• _What is being asked_: Repeat each entry exactly and drop the pictures.

• _Material for this exercise_:
....
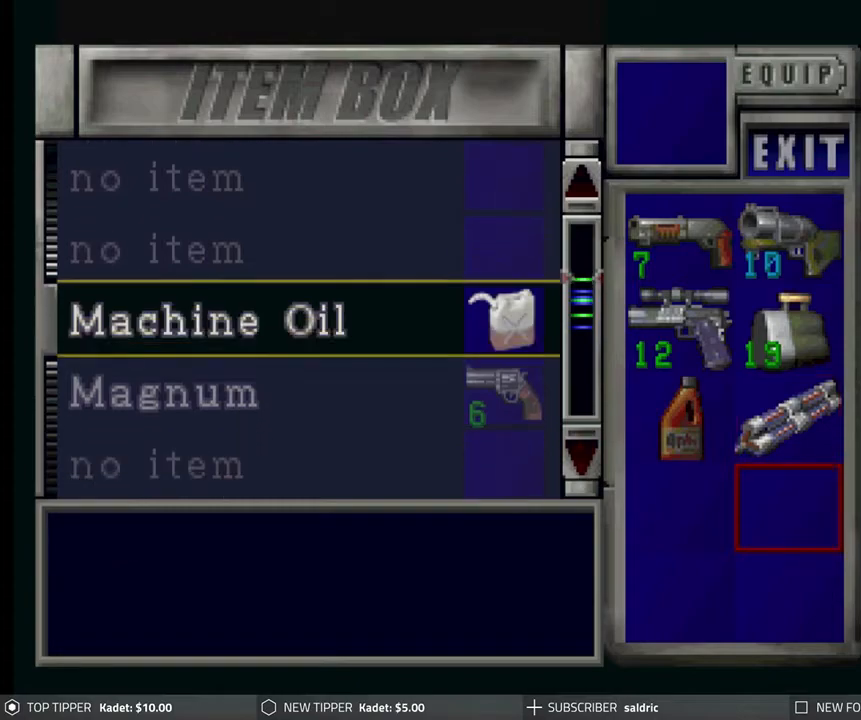
{"buttons": [], "left_stick": "center", "events": [[17, "CROSS", "down"], [150, "CROSS", "up"], [283, "DPAD_DOWN", "down"], [350, "DPAD_DOWN", "up"]]}
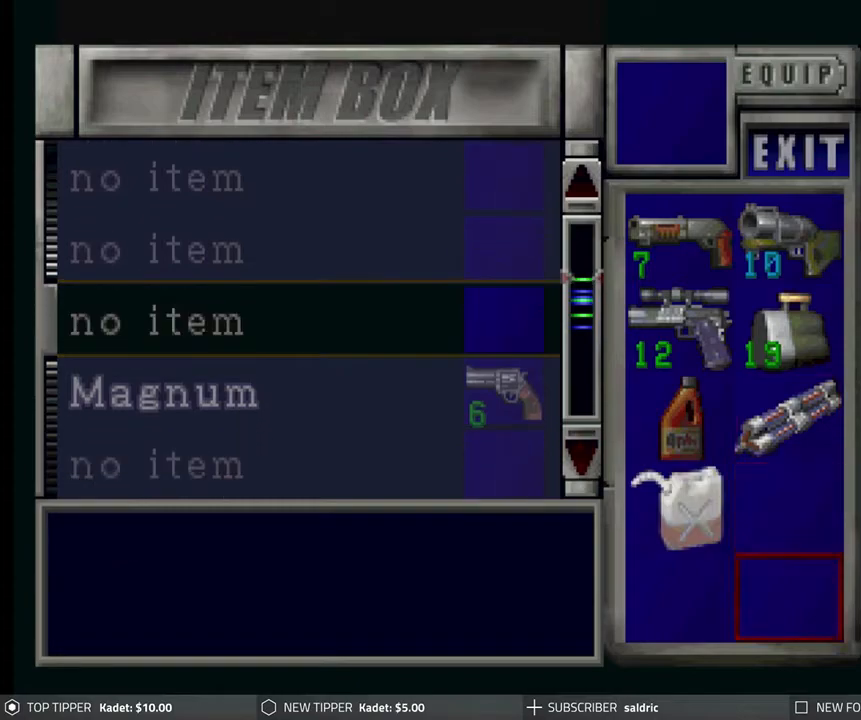
{"buttons": ["DPAD_DOWN"], "left_stick": "center", "events": [[83, "DPAD_UP", "down"], [167, "DPAD_UP", "up"], [217, "CROSS", "down"], [333, "DPAD_DOWN", "down"], [367, "CROSS", "up"]]}
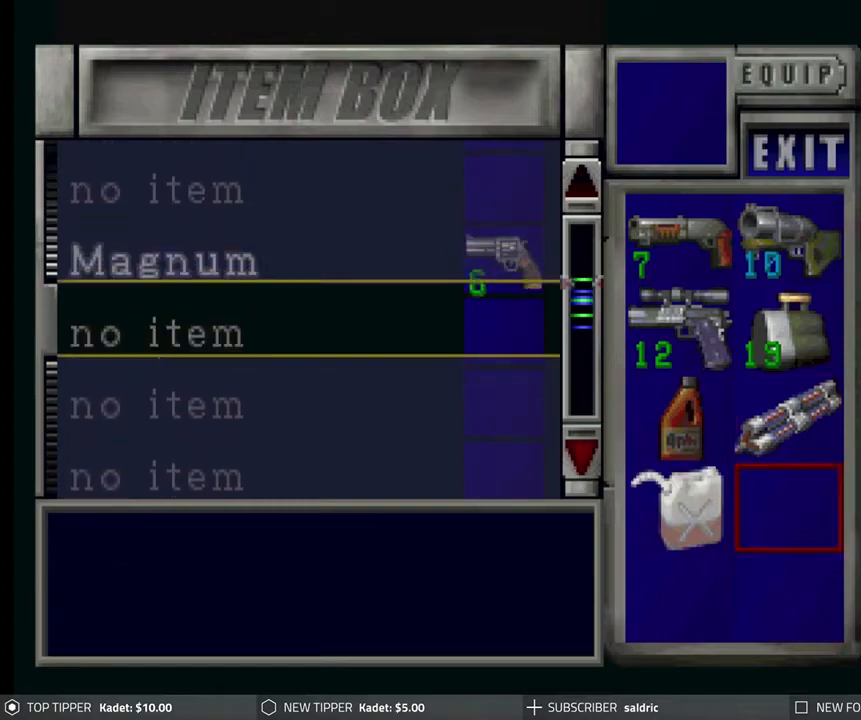
{"buttons": [], "left_stick": "center", "events": [[383, "DPAD_DOWN", "up"]]}
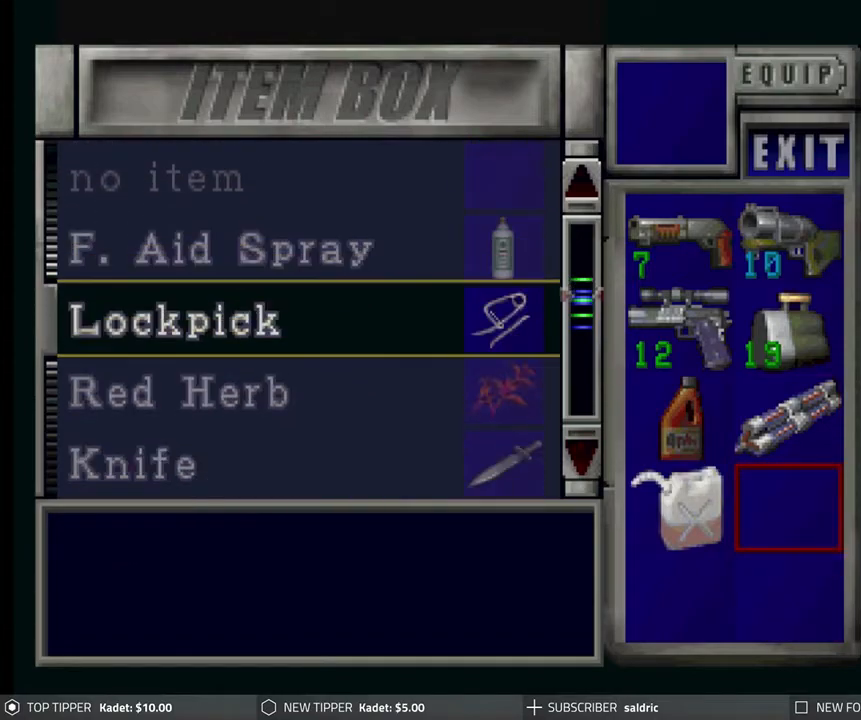
{"buttons": [], "left_stick": "center", "events": [[233, "DPAD_UP", "down"], [283, "DPAD_UP", "up"]]}
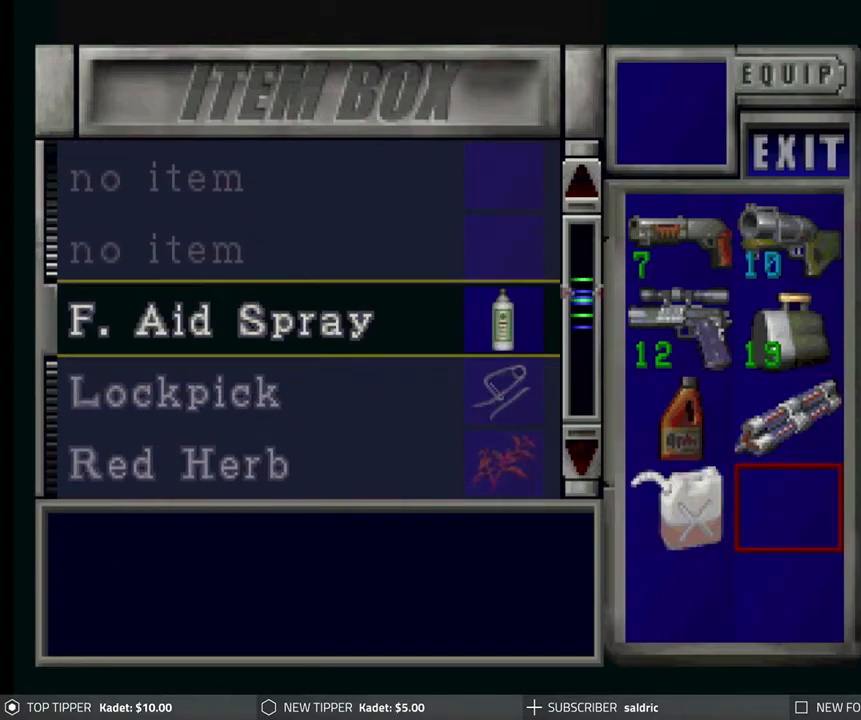
{"buttons": ["DPAD_DOWN"], "left_stick": "center", "events": [[500, "DPAD_DOWN", "down"]]}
....
• _Exercise result_:
{"buttons": [], "left_stick": "center", "events": [[17, "CROSS", "down"], [150, "CROSS", "up"], [283, "DPAD_DOWN", "down"], [350, "DPAD_DOWN", "up"]]}
{"buttons": ["DPAD_DOWN"], "left_stick": "center", "events": [[83, "DPAD_UP", "down"], [167, "DPAD_UP", "up"], [217, "CROSS", "down"], [333, "DPAD_DOWN", "down"], [367, "CROSS", "up"]]}
{"buttons": [], "left_stick": "center", "events": [[383, "DPAD_DOWN", "up"]]}
{"buttons": [], "left_stick": "center", "events": [[233, "DPAD_UP", "down"], [283, "DPAD_UP", "up"]]}
{"buttons": ["DPAD_DOWN"], "left_stick": "center", "events": [[500, "DPAD_DOWN", "down"]]}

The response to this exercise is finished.